+++ Extrait à lire +++
Ce fut à Gamala, durant la conférence du soir, que Philippe dit à Jésus : « Maitre, pourquoi les Écritures nous ordonnent-elles de ‘craindre le Seigneur’, alors que tu voudrais que nous nous tournions sans crainte vers le Père qui est aux cieux ? Comment pouvons-nous concilier ces enseignements ? » Jésus répondit à Philippe en disant :
« Mes enfants, je ne suis pas surpris que vous posiez de telles questions. Au commencement, c’est seulement par la peur que l’homme pouvait apprendre le respect ; mais je suis venu révéler l’amour du Père afin que vous soyez incités à adorer l’Éternel par l’attrait de la reconnaissance affectueuse d’un fils et la réciprocité de l’amour parfait et profond du Père. Je voudrais vous délivrer de l’esclavage consistant à vous soumettre, par peur servile, au service fastidieux d’un Dieu-Roi jaloux et courroucé. Je voudrais vous apprendre les relations de Père à fils entre Dieu et les hommes, de manière à vous conduire joyeusement à la libre adoration sublime et céleste d’un Dieu-Père affectueux, juste et miséricordieux.
« La ‘crainte du Seigneur’ a eu différentes significations dans les âges successifs ; elle a commencé par la peur, continué par l’angoisse et la frayeur, et fini par la crainte et le respect. Partant du respect, je voudrais maintenant vous élever à l’amour en vous le faisant reconnaitre, réaliser et apprécier. Quand l’homme ne reconnait que les œuvres de Dieu, il est conduit à avoir peur du Suprême ; quand il commence à comprendre et à connaitre par expérience la personnalité et le caractère du Dieu vivant, il est conduit à aimer de plus en plus ce bon et parfait Père universel et éternel. C’est précisément ce changement de relation entre l’homme et Dieu qui constitue la mission du Fils de l’Homme sur terre.
+++ Lignes fournies +++
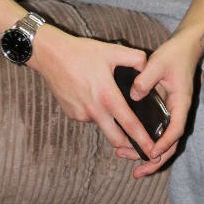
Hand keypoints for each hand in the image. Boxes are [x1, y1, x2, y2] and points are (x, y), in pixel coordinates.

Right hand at [29, 26, 158, 159]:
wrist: (50, 54)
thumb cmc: (82, 52)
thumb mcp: (112, 50)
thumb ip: (135, 58)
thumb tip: (148, 68)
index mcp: (107, 96)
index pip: (130, 125)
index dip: (143, 140)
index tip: (153, 153)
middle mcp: (94, 110)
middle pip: (116, 139)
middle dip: (129, 145)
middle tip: (139, 143)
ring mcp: (81, 114)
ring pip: (102, 125)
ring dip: (110, 121)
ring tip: (108, 99)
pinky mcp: (71, 114)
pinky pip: (88, 117)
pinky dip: (95, 111)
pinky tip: (92, 94)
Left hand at [115, 30, 199, 176]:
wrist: (184, 47)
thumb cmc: (174, 54)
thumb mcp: (157, 63)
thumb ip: (145, 79)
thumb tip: (133, 95)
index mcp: (181, 103)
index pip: (175, 129)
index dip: (164, 143)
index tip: (151, 152)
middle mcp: (178, 111)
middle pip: (170, 144)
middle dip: (154, 160)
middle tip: (136, 171)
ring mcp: (172, 111)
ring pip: (164, 140)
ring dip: (149, 154)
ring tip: (127, 159)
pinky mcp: (165, 108)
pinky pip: (159, 130)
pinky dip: (148, 140)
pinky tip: (132, 143)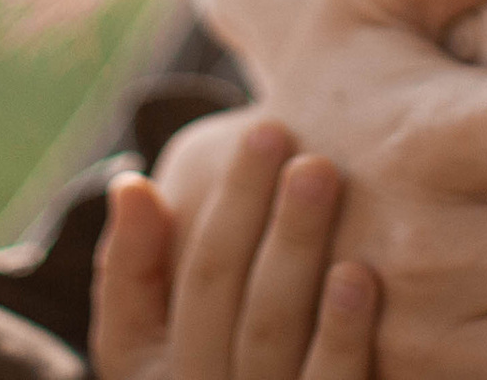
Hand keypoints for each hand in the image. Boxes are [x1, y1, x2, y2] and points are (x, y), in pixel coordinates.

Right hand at [92, 114, 377, 379]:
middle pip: (220, 304)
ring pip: (268, 338)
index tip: (265, 134)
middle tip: (284, 131)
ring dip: (293, 251)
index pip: (182, 286)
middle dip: (250, 210)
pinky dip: (340, 336)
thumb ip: (138, 269)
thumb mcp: (168, 332)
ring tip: (318, 173)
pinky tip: (357, 274)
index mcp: (160, 376)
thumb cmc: (234, 350)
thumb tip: (129, 185)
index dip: (224, 204)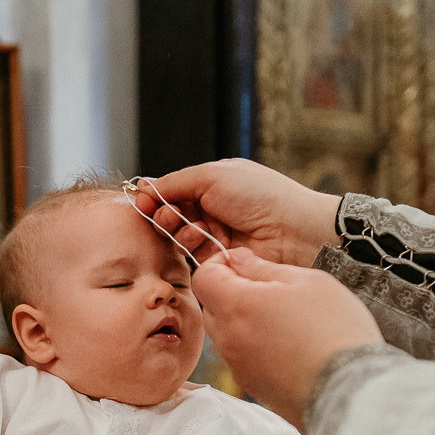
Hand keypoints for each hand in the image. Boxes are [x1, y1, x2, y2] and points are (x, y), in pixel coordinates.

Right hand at [134, 159, 341, 268]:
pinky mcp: (221, 259)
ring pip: (180, 234)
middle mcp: (215, 208)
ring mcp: (218, 234)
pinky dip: (191, 244)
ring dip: (177, 228)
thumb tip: (146, 187)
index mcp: (215, 183)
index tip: (142, 199)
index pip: (175, 189)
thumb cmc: (261, 195)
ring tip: (186, 225)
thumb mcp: (213, 176)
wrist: (293, 230)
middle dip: (164, 213)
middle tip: (163, 214)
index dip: (156, 195)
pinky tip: (198, 236)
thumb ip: (176, 182)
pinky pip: (193, 253)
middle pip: (173, 213)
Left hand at [191, 248, 382, 429]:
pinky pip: (244, 358)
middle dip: (232, 292)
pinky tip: (290, 345)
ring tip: (286, 319)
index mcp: (235, 306)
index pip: (203, 277)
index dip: (219, 264)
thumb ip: (264, 268)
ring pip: (228, 334)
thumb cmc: (333, 329)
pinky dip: (257, 346)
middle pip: (213, 307)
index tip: (243, 263)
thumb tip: (240, 261)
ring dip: (246, 321)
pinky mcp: (253, 387)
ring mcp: (239, 366)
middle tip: (271, 290)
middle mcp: (228, 338)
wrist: (349, 389)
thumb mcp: (306, 281)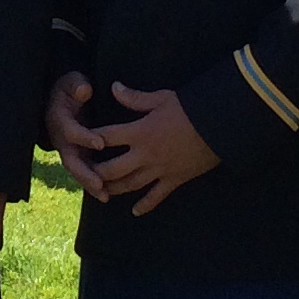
+++
» **Travail demandé**:
1. Selon l'extrait à lire, en quel lieu Philippe interroge-t-il Jésus au sujet de la crainte du Seigneur ?
2. Prolongez l'extrait sur la crainte du Seigneur en reprenant le discours de Jésus à la suite de sa dernière phrase.

» **Corrigé des exercices**:
1. À Gamala, durant la conférence du soir.

2.
« Des enfants intelligents ne cherchent pas à obtenir de larges dons de leur père par des manifestations de crainte. L’affection du père pour ses fils et ses filles lui a déjà dicté de leur donner une abondance de bonnes choses. Les ayant reçues d’avance, ces enfants bienaimés sont conduits à aimer leur père en faisant montre de gratitude et d’appréciation pour cette générosité bienfaisante. La bonté de Dieu conduit à la repentance ; la bienfaisance de Dieu conduit au service ; la miséricorde de Dieu conduit au salut ; alors que l’amour de Dieu conduit à l’adorer intelligemment de tout cœur.
« Vos ancêtres craignaient Dieu parce qu’il était puissant et mystérieux. Vous l’adorerez parce qu’il est magnifique en amour, généreux en miséricorde et glorieux en vérité. La puissance de Dieu fait naitre la peur dans le cœur humain, mais la noblesse et la droiture de sa personnalité engendrent le respect, l’amour et l’adoration spontanée. Un fils affectueux et déférent ne craint ni ne redoute un père, même puissant et noble. Je suis venu dans le monde pour remplacer la peur par l’amour, le chagrin par la joie, la crainte par la confiance, l’esclavage servile et les cérémonies dépourvues de sens par le service expression de l’amour et l’adoration appréciative. Il reste cependant vrai, pour ceux qui siègent dans les ténèbres, que ‘la crainte du Seigneur est le commencement de la sagesse.’ Quand la lumière brillera plus pleinement, les fils de Dieu seront amenés à louer l’Infini pour ce qu’il est, plutôt qu’à le craindre pour ce qu’il fait.
« Quand les enfants sont jeunes et étourdis, il faut bien qu’ils soient réprimandés pour respecter leurs parents ; mais, quand ils grandissent et commencent à mieux apprécier les bienfaits du ministère et de la protection de leurs parents, un respect compréhensif et une affection croissante les élèvent à un niveau d’expérience où ils aiment effectivement leurs parents pour ce qu’ils sont, plus que pour ce qu’ils ont fait. Le père aime naturellement son enfant, mais l’enfant doit développer son amour pour son père en commençant par la peur de ce que le père peut faire, puis en continuant par la crainte, la frayeur, la dépendance et le respect, jusqu’à la considération et l’appréciation affectueuse de l’amour.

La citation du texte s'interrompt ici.